Let's discuss a problem useful for Physics Olympiad, based on Projectile Inside a Liquid.

The Problem: Projectile Inside a Liquid

A body of mass m is projected inside a liquid at an angle θ₀ with the horizontal at an initial velocity v₀. If the liquid develops a velocity-dependent force F= -kv where k is a positive constant, determine the x and y components of the velocity at any instant.

Solution:

A body of mass m is projected inside a liquid at an angle θ₀ with the horizontal at an initial velocity v₀. The liquid develops a velocity-dependent force F= -kv where k is a positive constant.

Hence,

m dv/dt= -kv

or, dv/dt= -k/m v

or, dv/v= -k/m dt

Integrating both sides,

∫dv/v = -k/m ∫dt

ln|v|= -kt/m+c (where c is a constant of integration)….. (i)

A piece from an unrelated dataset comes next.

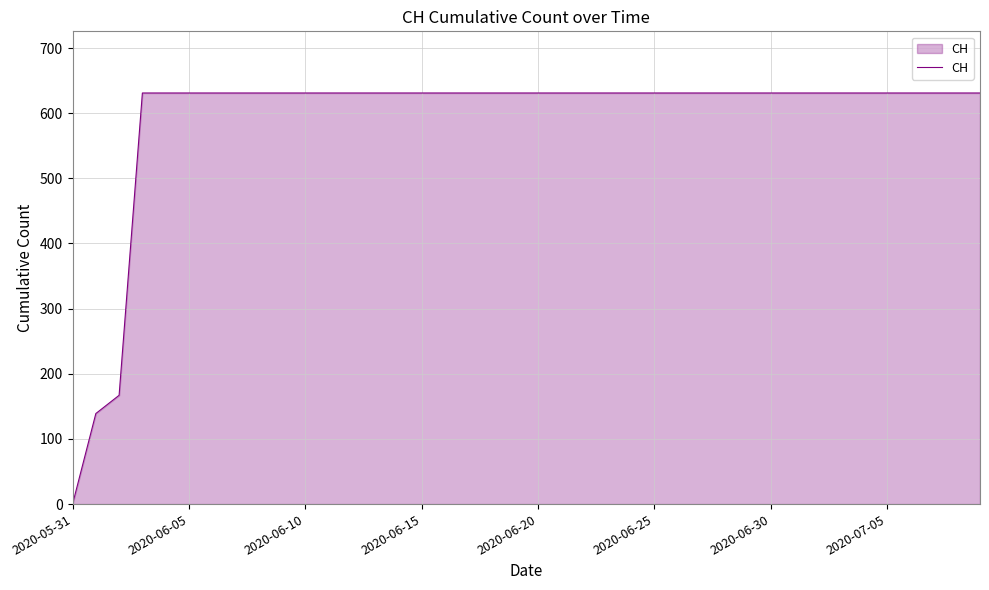

What is the maximum value shown in the chart?

631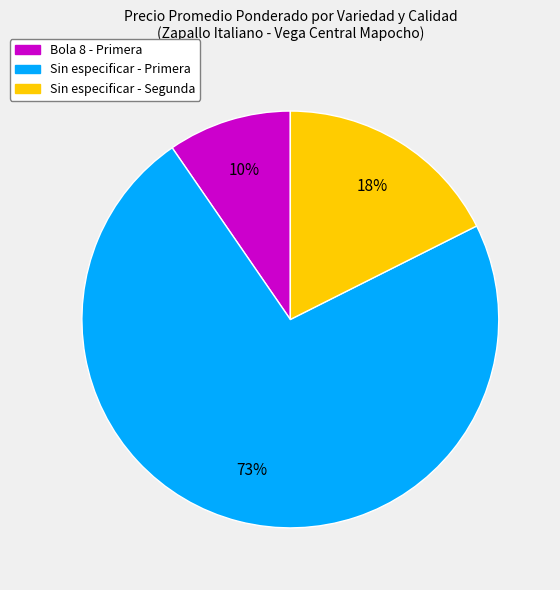

Does any single category account for the majority?

Yes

Now, for the x component of velocity,

ln v_x= -kt/m+ c

From the given problem, we have

v_x=v₀cosθ₀ at t=0

Applying the above condition in eqn.(i), we get

ln (v_x/ v₀cosθ₀)= -kt/m

or v_x=v₀cosθ₀e^-kt/m

For the y component, we have to consider the acceleration due to gravity g.

Hence,

m dv_y/dt= -kv_y-mg

or, dv_y/(kv_y+mg)= -k/m dt

Integrating both sides,

ln|kv_y+mg|=-kt/m+c

At t=0, v_y=v₀sinθ₀

Hence,

kv_y+mg=(kv₀sinθ₀+mg) e^-kt